Appointment of Independent Members of the Audit and Ethics Committee
The Board notes that:
In September 2011, the Board decided (GF/B24/DP3, entitled “High Level Independent Review Panel”) to form an Audit and Ethics Committee (“AEC”) comprised of seven members, four of whom would be independent of any constituency of the Board.
In November 2011, the Board mandated the Coordinating Group (GF/B25/DP14, entitled “Appointment of Committee Leadership”) to provide nominations to the Board to fill the four independent member seats on the AEC, with one of those seats being for the Chair of the AEC.
The Coordinating Group’s 27 March 2012 “Electronic Report” to the Board on the nominations process (GF/B25/ER11) recommended that the Board increase the number of independent AEC members from four persons to five in order to ensure that the AEC will have an appropriate level of expertise in its financial audit function, in addition to the three other necessary disciplines of forensic investigation, ethics, and legal and dispute resolution.
Approves the increase in independent members of the AEC from four persons to five, to bring the full membership of the committee to eight.
Amends the Charter of the Audit and Ethics Committee and the Board and Committee Operating Procedures in the manner set forth below with immediate effect:
Amendments to the Charter of the Audit and Ethics Committee:
the word “four” is deleted in each of paragraphs 3.i, 6 and 7, and is replaced with “five”; and
a new paragraph is inserted immediately following paragraph 4, containing the following text: “In instances in which the Committee is unable to take a decision, the AEC Chair shall, in consultation with the AEC Vice-Chair, exercise an additional vote in order to resolve such impasse.”
Amendments to the Board and Committee Operating Procedures:
Table 3.b of Annex 1 (“Expected Minimum Key Competencies and Responsibilities of Members of each of the Standing Committees of the Board”), is amended by striking out the whole of the text in bulleted item 1 in column three of that table (“Key Competencies of Audit and Ethics Committee Members”); and
replacing it with the following text: “At least two voting members with financial audit experience, with professional accreditation in financial accounting (Committee Chair should be selected from amongst the independent members who hold professional accreditation in financial accounting)”.
The word “four” is deleted in paragraph 44.1.3 and is replaced with “five.”

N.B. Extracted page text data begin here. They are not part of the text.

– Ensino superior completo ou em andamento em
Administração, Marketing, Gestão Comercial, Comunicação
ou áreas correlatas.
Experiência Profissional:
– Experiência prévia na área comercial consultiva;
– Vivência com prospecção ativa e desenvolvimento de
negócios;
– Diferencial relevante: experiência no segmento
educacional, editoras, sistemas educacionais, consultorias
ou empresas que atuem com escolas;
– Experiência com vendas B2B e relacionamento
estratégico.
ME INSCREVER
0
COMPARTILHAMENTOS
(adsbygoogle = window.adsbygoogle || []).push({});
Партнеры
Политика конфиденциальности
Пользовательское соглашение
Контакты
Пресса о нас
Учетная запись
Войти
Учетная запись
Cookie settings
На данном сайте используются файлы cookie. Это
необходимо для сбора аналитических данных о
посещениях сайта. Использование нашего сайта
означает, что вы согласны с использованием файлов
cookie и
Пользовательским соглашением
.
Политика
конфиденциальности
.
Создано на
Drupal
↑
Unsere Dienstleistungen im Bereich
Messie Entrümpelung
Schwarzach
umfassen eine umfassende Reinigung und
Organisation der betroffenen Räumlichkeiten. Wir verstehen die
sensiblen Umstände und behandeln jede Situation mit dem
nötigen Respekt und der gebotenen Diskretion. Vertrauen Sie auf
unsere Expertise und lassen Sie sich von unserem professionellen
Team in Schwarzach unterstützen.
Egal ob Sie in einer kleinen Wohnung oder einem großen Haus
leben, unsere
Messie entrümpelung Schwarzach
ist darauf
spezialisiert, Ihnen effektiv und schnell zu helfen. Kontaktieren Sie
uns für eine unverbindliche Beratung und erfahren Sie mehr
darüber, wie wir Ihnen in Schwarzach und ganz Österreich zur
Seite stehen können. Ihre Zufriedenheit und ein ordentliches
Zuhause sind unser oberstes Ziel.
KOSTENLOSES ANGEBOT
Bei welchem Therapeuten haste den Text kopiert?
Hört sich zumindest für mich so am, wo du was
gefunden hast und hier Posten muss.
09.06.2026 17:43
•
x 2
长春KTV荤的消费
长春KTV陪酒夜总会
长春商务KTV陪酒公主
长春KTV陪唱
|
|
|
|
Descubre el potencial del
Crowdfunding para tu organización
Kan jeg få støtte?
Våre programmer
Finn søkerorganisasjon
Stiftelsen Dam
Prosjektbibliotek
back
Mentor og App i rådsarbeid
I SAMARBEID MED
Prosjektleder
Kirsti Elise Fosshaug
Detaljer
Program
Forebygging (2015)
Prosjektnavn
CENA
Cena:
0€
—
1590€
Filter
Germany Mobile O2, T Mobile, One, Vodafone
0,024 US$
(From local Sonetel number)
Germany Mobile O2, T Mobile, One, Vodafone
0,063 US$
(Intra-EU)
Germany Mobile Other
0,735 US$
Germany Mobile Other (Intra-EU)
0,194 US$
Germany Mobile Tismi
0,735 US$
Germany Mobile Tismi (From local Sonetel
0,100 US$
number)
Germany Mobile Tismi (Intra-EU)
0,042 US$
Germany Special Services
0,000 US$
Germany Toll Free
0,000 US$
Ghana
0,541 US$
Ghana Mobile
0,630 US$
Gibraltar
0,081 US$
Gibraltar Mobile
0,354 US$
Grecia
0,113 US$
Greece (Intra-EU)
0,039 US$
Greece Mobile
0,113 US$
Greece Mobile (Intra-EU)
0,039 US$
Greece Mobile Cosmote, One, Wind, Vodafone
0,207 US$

Approves the appointment of the following individuals as independent members of the AEC to serve for two-year terms from the date of effect of this decision, or until the appointment of their respective successors:
Graham Joscelyne (Financial audit competency) as member and Chair of the AEC
Gabor Amon (Forensic investigation competency) as member of the AEC
Veronica Charlesworth (Financial audit competency) as member of the AEC
Wendy Harrison (Ethics competency) as member of the AEC
Barry Metzger (Legal/dispute resolution competency) as member of the AEC
Acknowledges that the Finance and Operational Performance Committee will bring to the November 2012 Board meeting a comprehensive remuneration and honorarium strategy across the Global Fund’s governance and advisory entities, which will include a recommendation on the appropriate honorarium for independent members of the AEC having regard to their role and fiduciary obligations.
Approves an honorarium for the period April to December 2012 of US$ 14,000 for the independent Chair of the AEC, and US$ 9,000 for other independent members of the AEC. The Board notes that the FOPC’s recommendations in November 2012 may include a recommendation to retroactively increase the honorarium of independent members of the AEC.
Requests the Audit and Ethics Committee to provide recommendations into the Phase 2 Governance Reform process on revised “Criteria for Independent Members of the Audit and Ethics Committee” that takes into account lessons learned during the process of constituting the committee.